New Delhi;- Israel and Myanmar will be able to edit passages concerning their own history in the other state's textbook after signing an education cooperation agreement on Monday.
"Education agreement with Myanmar, continuing cooperation with our friends around the world," Israel's deputy foreign minister Tzipi Hotovely said in a tweet.
The pact highlights the strong ties between Israel and Myanmar, which is accused of a "large-scale campaign of ethnic cleansing" against Rohingya Muslims.
Israeli weapons manufacturers continued to sell military equipment to Myanmar, including gunboats, since the crisis intensified last year.
Monday's agreement calls for developing an educational programme in Myanmar to teach about the "Holocaust and its lessons of the negative consequences of intolerance, racism, anti-Semitism and xenophobia," Israeli newspaper Haaretz reported.
It also encourages teacher and student educational exchanges between both countries.
According to Haaretz, which obtained the text of the agreement, the pact gives Israel and Myanmar a say on how they are depicted in each other's textbooks.
Authorities would review school books, "particularly concerning the passages referring to the history of the other state and, where needed, introduce corrections to these textbooks," the agreement says.
Last year, the UN labelled Myanmar's military campaign against Rohingya Muslims "a textbook example of ethnic cleansing".
Israel, whose military has killed more than 100 Palestinian protesters since late March, stands in violation of international law with its illegal settlements in the West Bank.
Earlier this week, Israel's top court authorised the demolition of the Palestinian village of Khan al-Ahmar, a move condemned as "ethnic cleansing" by the Palestinian presidency.
Israel and Myanmar's partnership, in this instance and in the past, has caused much consternation from their critics.
"Of course Israel sees Myanmar as a friend.

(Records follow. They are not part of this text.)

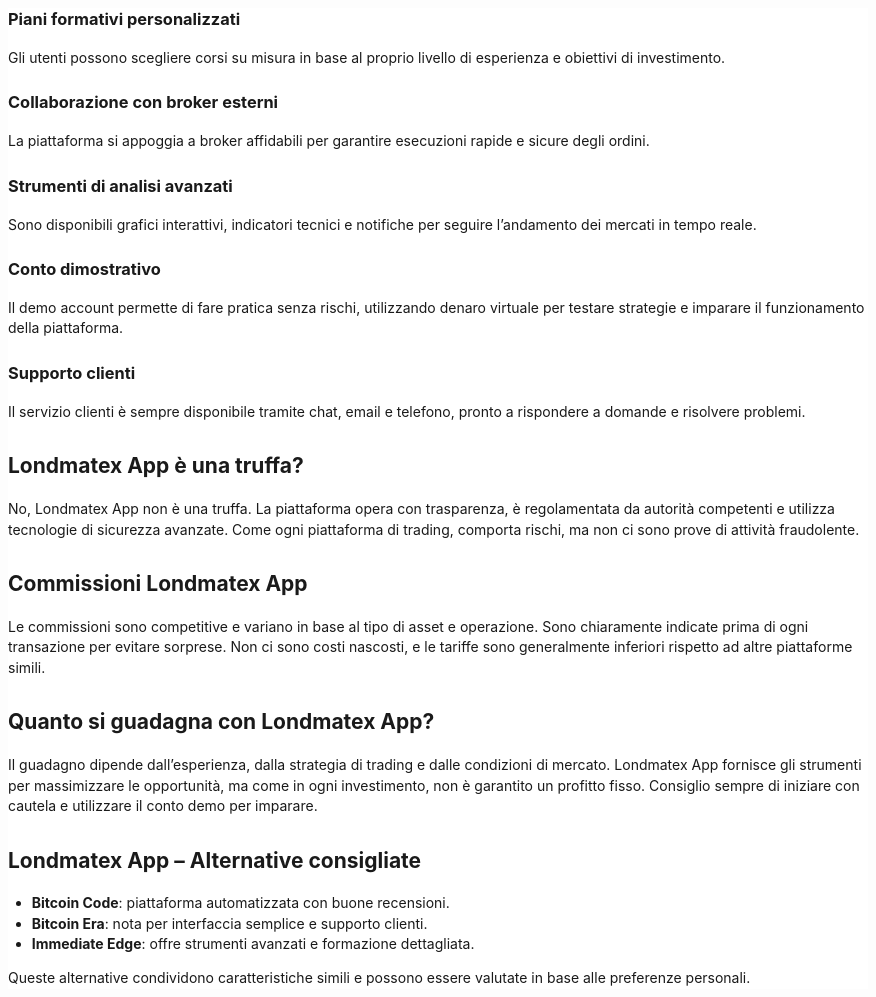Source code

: ### Piani formativi personalizzati

Gli utenti possono scegliere corsi su misura in base al proprio livello di esperienza e obiettivi di investimento.

### Collaborazione con broker esterni

La piattaforma si appoggia a broker affidabili per garantire esecuzioni rapide e sicure degli ordini.

### Strumenti di analisi avanzati

Sono disponibili grafici interattivi, indicatori tecnici e notifiche per seguire l’andamento dei mercati in tempo reale.

### Conto dimostrativo

Il demo account permette di fare pratica senza rischi, utilizzando denaro virtuale per testare strategie e imparare il funzionamento della piattaforma.

### Supporto clienti

Il servizio clienti è sempre disponibile tramite chat, email e telefono, pronto a rispondere a domande e risolvere problemi.

## Londmatex App è una truffa?

No, Londmatex App non è una truffa. La piattaforma opera con trasparenza, è regolamentata da autorità competenti e utilizza tecnologie di sicurezza avanzate. Come ogni piattaforma di trading, comporta rischi, ma non ci sono prove di attività fraudolente.

## Commissioni Londmatex App

Le commissioni sono competitive e variano in base al tipo di asset e operazione. Sono chiaramente indicate prima di ogni transazione per evitare sorprese. Non ci sono costi nascosti, e le tariffe sono generalmente inferiori rispetto ad altre piattaforme simili.

## Quanto si guadagna con Londmatex App?

Il guadagno dipende dall’esperienza, dalla strategia di trading e dalle condizioni di mercato. Londmatex App fornisce gli strumenti per massimizzare le opportunità, ma come in ogni investimento, non è garantito un profitto fisso. Consiglio sempre di iniziare con cautela e utilizzare il conto demo per imparare.

## Londmatex App – Alternative consigliate

- **Bitcoin Code**: piattaforma automatizzata con buone recensioni.
- **Bitcoin Era**: nota per interfaccia semplice e supporto clienti.
- **Immediate Edge**: offre strumenti avanzati e formazione dettagliata.

Queste alternative condividono caratteristiche simili e possono essere valutate in base alle preferenze personali.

Both states share share the same exclusionist world view. Both states have engaged in mass state crime criminality against those they have defined as non-citizens. Both states operate systems of apartheid, structural discrimination and unfettered state brutality. It is entirely predictable that they now engage in a shared educational programme of state crime denial," Penny Green, professor of law and globalisation at Queen Mary University of London, told Middle East Eye.
"For the Rohingya, 2017 will forever mark the denouement of a 30-year genocide. 2017 has become for the Rohingya what 1948 is for the Palestinians."
Israel has been criticised for selling military equipment to Myanmar as the latter carries out its campaign against the Rohingya.
Itay Mack, an Israeli lawyer who submitted a petition to the Israeli High Court to block arms sales to Myanmar, told MEE that the Israeli gunboats bought could be used to attack Rohingya refugees fleeing assault.
Nearly 700,000 Rohingya Muslims have fled their villages in Myanmar to Bangladesh in 2017, as the military looted and burnt entire towns in the Rakhine state.